Uruguay Pachequism, 1967-72
Given the growing economic and social crisis, it was
not
surprising that the Colorado Party won the November 1966
elections. In March 1967, General Oscar Gestido (1967), a
retired
army general who had earned a reputation as an able and
honest
administrator when he ran the State Railways
Administration,
became president. He was supported by the Colorado and
Batllist
Union (Unión Colorada y Batllista--UCB), comprising List
14 and
other conservative Colorados.
Between June and November of 1967, the government, with
the
influence of some Batllists, attempted to reverse economic
and
social policies implemented since 1959 and to return to
the old
developmentalist model. But in November, César Charlone,
responsible for economic policies under Terra, became head
of the
Ministry of Economy and Finance. He agreed to the IMF's
suggestions, again establishing a unified exchange market
and
drastically devaluing the currency. Inflation exceeded 100
percent in 1967, the highest in the country's history.
In December President Gestido died and was succeeded by
his
vice president, Jorge Pacheco Areco (1967-72). A
little-known
politician and former director of the newspaper El
Día,
Pacheco would leave an indelible mark on Uruguay. Within
one week
of taking office, Pacheco issued a decree banning the PSU
and
other leftist groups and their press, which he accused of
subverting the constitutional order and advocating armed
struggle. To implement the new monetarist policy adopted
in 1968,
Pacheco appointed Alejandro Végh Villegas as director of
the
Office of Planning and Budget. In a sharp policy change,
Pacheco
decreed a wage and price freeze in June 1968 to try to
control
inflation. He also created the Productivity, Prices, and
Income
Commission (Comisión de Productividad, Precios, e
Ingresos--
Coprin) to control the price of basic food items. In 1968
real
wages were the lowest in the decade, and inflation reached
a
maximum annual rate of 183 percent that June.
The newly created umbrella labor organization, the CNT,
resisted these economic policies, and student and other
social
conflict intensified. The government responded by
repressing
strikes, work stoppages, and student demonstrations. The
death of
a student, Líber Arce, during a protest paralyzed
Montevideo, and
relations between the University of the Republic and the
government further deteriorated. The prompt security
measures, a
limited form of a state of siege, which had been included
in the
constitution to deal with extraordinary disturbances of
domestic
order and applied in 1952 and 1965, were enforced during
almost
all of Pacheco's time in office. He justified his actions,
which
included drafting striking bank and government employees
to
active military service, on the basis of the growing urban
guerrilla threat from the Tupamaros.
During this period, the Tupamaros had grown in
strength, and
their actions--robberies, denunciations, kidnappings, and,
eventually, killings--shook the country and became known
worldwide. The General Assembly acquiesced twice in the
suspension of all civil liberties, once for twenty days
following
the assassination in August 1970 of Dan A. Mitrione, a
United
States security official, and then for forty days
following the
kidnapping of British ambassador Geoffrey Jackson in
January
1971--both by the Tupamaros. On September 9, 1971, after
the
escape from prison of more than 100 Tupamaros, Pacheco put
the
army in charge of all counterguerrilla activity.
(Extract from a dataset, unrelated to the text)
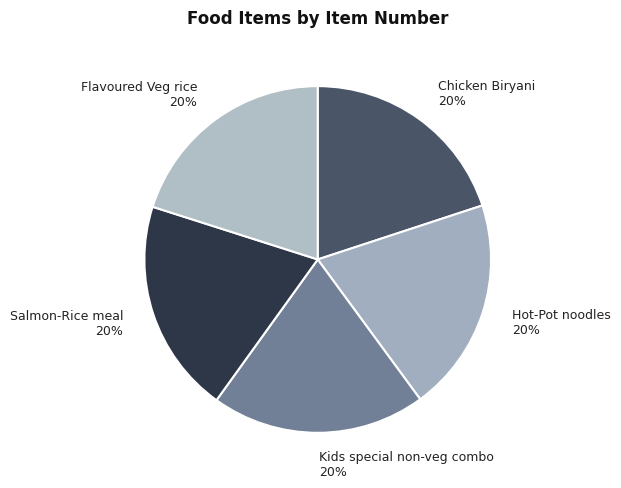

Do Salmon-Rice meal 20% and Flavoured Veg rice 20% together represent more than half of the pie?

No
The November 1971 national elections were held in a
relatively quiet atmosphere because of a truce declared by
the
Tupamaros. Uruguayan society had become polarized.
Political
sectors supporting Pacheco promoted his reelection to a
new
presidential term, as well as the corresponding
constitutional
amendment to legitimize it. The left was able to unite and
draw
supporters from traditional parties, such as the Colorado
Party's
List 99. The new coalition was named the Broad Front
(Frente
Amplio). In the National Party, a faction of Herrerists
chose
General Mario Aguerrondo, considered a hard-liner, as its
presidential candidate. Liberal Blancos supported the
reformist
program of a new movement, For the Fatherland (Por la
Patria--
PLP), led by Senator Wilson Ferreira Aldunate.
The constitutional amendment did not succeed, but
Pacheco's
handpicked successor, Juan María Bordaberry Arocena of the
Colorado Party, won the controversial elections by some
10,000
votes, after a mysterious halt in the vote count. It was
noteworthy, however, that Ferreira obtained a large number
of
votes (he was actually the candidate receiving the most
votes--26
percent of the total to Bordaberry's 24 percent), and the
left
increased its following, receiving about 18 percent of the
votes.
Bipartisan politics had come to an end, replaced by a
multiparty
system bitterly divided by political, social, economic,
and
ideological differences. In economic terms, the
stabilization
measures taken between 1969 and 1971 by the Pacheco
administration to increase wages and reduce inflation had
been
moderately successful. But by 1972, the situation was out
of
control again. Another free market, monetarist experiment
would
have to await the imposition of an authoritarian regime.